In a firm commitment to fiscal discipline, Permanent Secretary and Secretary to the Treasury (PSST) Ramathan Ggoobi has reaffirmed that the Ugandan government will only engage in borrowing when the cost of debt is affordable.
Speaking during the second quarter expenditure release for the Financial Year 2024/25, at the Ministry of Finance’s headquarters, Ggoobi emphasized that the government remains cautious of its borrowing strategies, ensuring that loans are secured only under favourable conditions that will not strain the national budget.
“We shall not borrow money from the markets at any cost. Our borrowing strategy is grounded in maintaining sustainable debt levels, and we shall borrow only when the cost is affordable,” Ggoobi stated. He noted that the government is acutely aware of the repercussions of high-interest loans and is focused on balancing development needs with fiscal prudence.
“I reiterate, that the Government debt position is sustainable and within internationally recognized benchmarks,” he asserted.
Ggoobi further emphasized that the government would not spend money it does not have, reflecting a stringent approach to managing public funds. “There is no money we shall spend when we don’t have it. Our expenditure will be aligned with available resources to avoid burdening the future generations with unsustainable debt,” he added.

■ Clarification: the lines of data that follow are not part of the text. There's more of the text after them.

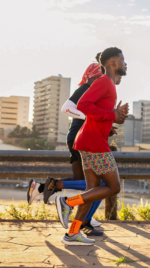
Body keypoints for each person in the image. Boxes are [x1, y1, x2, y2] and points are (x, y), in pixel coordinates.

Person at [27, 58, 112, 235]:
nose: (100, 80)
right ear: (90, 77)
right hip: (80, 140)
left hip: (80, 138)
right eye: (97, 77)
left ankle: (44, 189)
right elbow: (67, 108)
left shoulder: (94, 90)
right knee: (98, 184)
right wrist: (92, 118)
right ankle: (73, 209)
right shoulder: (86, 88)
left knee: (83, 180)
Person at [56, 47, 128, 246]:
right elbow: (84, 105)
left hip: (89, 141)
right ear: (112, 64)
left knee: (91, 191)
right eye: (122, 60)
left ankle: (72, 234)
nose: (125, 63)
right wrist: (112, 115)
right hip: (94, 143)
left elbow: (99, 112)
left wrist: (116, 116)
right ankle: (67, 202)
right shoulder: (104, 82)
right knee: (113, 187)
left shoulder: (109, 85)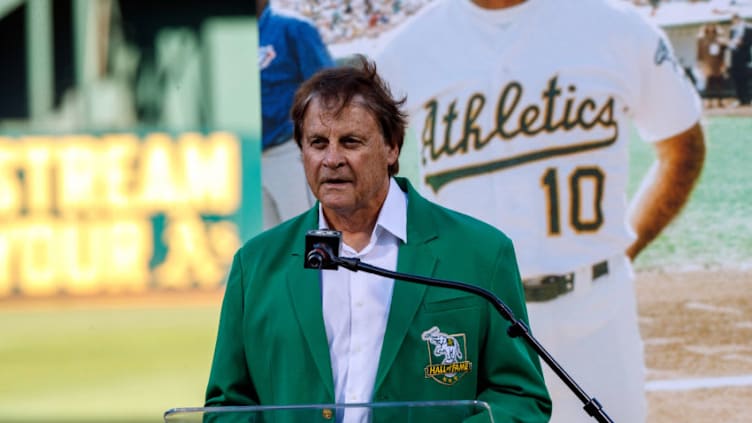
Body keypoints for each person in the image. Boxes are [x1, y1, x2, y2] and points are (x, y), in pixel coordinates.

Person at [371, 0, 706, 422]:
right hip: (469, 317)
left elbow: (682, 145)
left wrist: (624, 250)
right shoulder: (402, 51)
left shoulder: (617, 27)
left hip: (596, 311)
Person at [204, 58, 552, 422]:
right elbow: (226, 407)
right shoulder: (257, 263)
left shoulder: (481, 253)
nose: (332, 159)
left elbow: (520, 398)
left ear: (392, 148)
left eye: (351, 142)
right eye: (317, 143)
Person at [257, 0, 335, 229]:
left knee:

He added; “There are no more budget games and money for middlemen in government. That money for middlemen is over. We are growing the economy tenfold.”
PSST’s echo comes at a time when Uganda continues to face challenges related to managing its debt portfolio, particularly amid rising global interest rates and inflationary pressures.
His declaration aligns with the broader government policy of reducing reliance on borrowing to fund public projects, focusing instead on enhancing domestic revenue mobilization through tax reforms and efficiency in public sector expenditure.
Ggoobi also reassured the public that despite the restrained borrowing, key development projects, particularly in infrastructure, health, and education, will continue to receive funding, albeit within the government’s affordable limits.
Uganda’s debt status
As of 15th October 2024, the Government had issued domestic debt amounting to Shs 6.825 trillion. Of this, Shs 3.475 trillion was for refinancing maturing debt (roll-over) and Shs 3.350 trillion was for financing general budget activities (net domestic financing/NDF).
The issuance so far represents 32 per cent of the issuance target for FY 2024/25. There was a marginal frontload of domestic debt issuance into the first half of the fiscal year to cater for Government financing requirements and at the same time smoothen the seasonality reduction of domestic revenues in Q1.
Looking ahead, the inflation outlook is good and the Central Bank in response reduced the CBR from 10 per cent to 9.75 per cent on 7th October 2024. Therefore, there is an expectation that interest rates on Government securities will be steady with the possibility of reduction.
Meanwhile, the Ministry of Finance released the Q2 Expenditure and the expenditure Limits for FY 2024/25 were derived from the quarterly Work Plans and Procurement Plans of Ministries, Departments and Agencies and taking into consideration the projected resource inflows.
For this Quarter (October-December 2024), Shs 15.99 trillion, has been released representing 22.2 per cent of the approved budget.